How’s Your Customer Loyalty Score? July 21st, 2007

I’m at BarcampBank Seattle - a great way to spend a Saturday. About 35 people are spending their Saturday in a 3rd floor open office/conference space in Seattle’s Pioneer Square. While the building is over 120 years old, the ideas are freshly baked as this morning.
Some individuals have brought topics they’re here to discuss. A lot more of us are here to hear interesting ideas. Since this particular FooCamp-style event is about banking, there are a lot of people here to talk about issues like Credit Union customer satisfaction, community-based currencies, new online financial exchange systems.
I’m looking to use this Foo-Camp/Bar-Camp model in the local American Society For Training & Development chapter’s “Future of Training” conference September 25.
In the old-style seminar model you recruited “good” speakers, based on their reputation or their business affiliation, and they came and stood in front of a room and showed their PowerPoint presentation graphics, engaged the audience, demonstrated an online simulation or how to do something. They were funny. They were authoritative. Told great stories. They were comparable to your best professor in college.
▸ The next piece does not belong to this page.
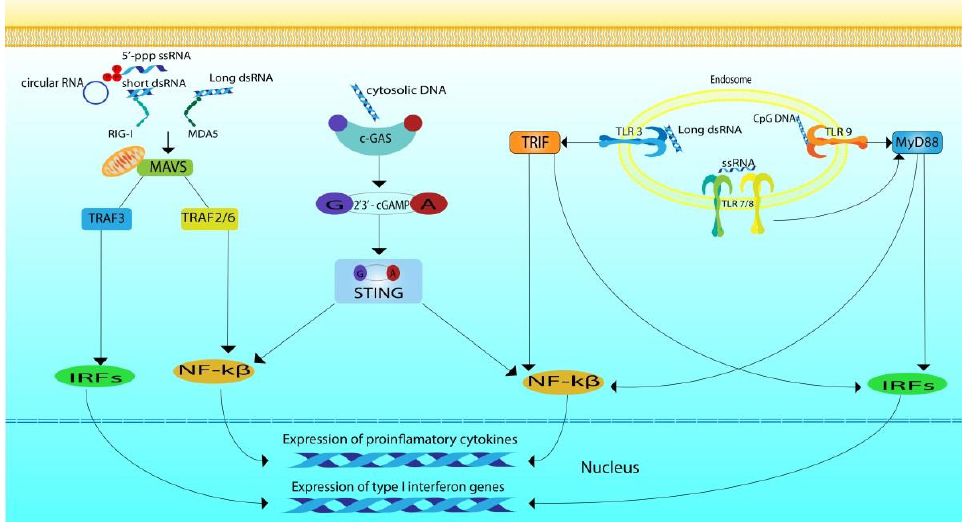
Figure 1. Nucleic acid recognition (drowning was created using Adobe Illustrator (Adobe Inc.,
In the new model someone may do a presentation or just start doodling words and diagrams on a wall of white board, and asking the audience engaging questions, and then people start kicking in ideas. They may show new software or a website, and engage discussion on it. The topics at this camp range from “The iPhone in economic exchange” or “Community money systems - the neo tribalism.”
One Seattle credit union marcom manager challenged a group by saying that if your customer satisfaction score isn’t a 9 on a scale of 10, you won’t receive referrals from your customers anymore? Know who gets a 9? Harley Davidson.
BARCAMP LEARNING EDGE
People may learn more, because they’re sitting in a particular room on a topic in which they’re interested, asking questions, challenging each other.
The topics may be about tight, narrow questions - because there may be 10 topics going on at once in different corners - compared with the old model where there are maybe 2 to 4 presenters in break-out sessions.
The people who are attracted to such events are highly curious - they’re way out on the front edge of the bell-shaped-curve of learners.
I’m curious about what portion of the general audience of an ASTD chapter will come to an event like this without knowing much about the specific topics or discussions or demonstrations in advance? How can you get people to commit to moderating? How can you get people to post “Topics I’d Like To See Discussed”?
Time for a big wide-open SurveyMonkey query?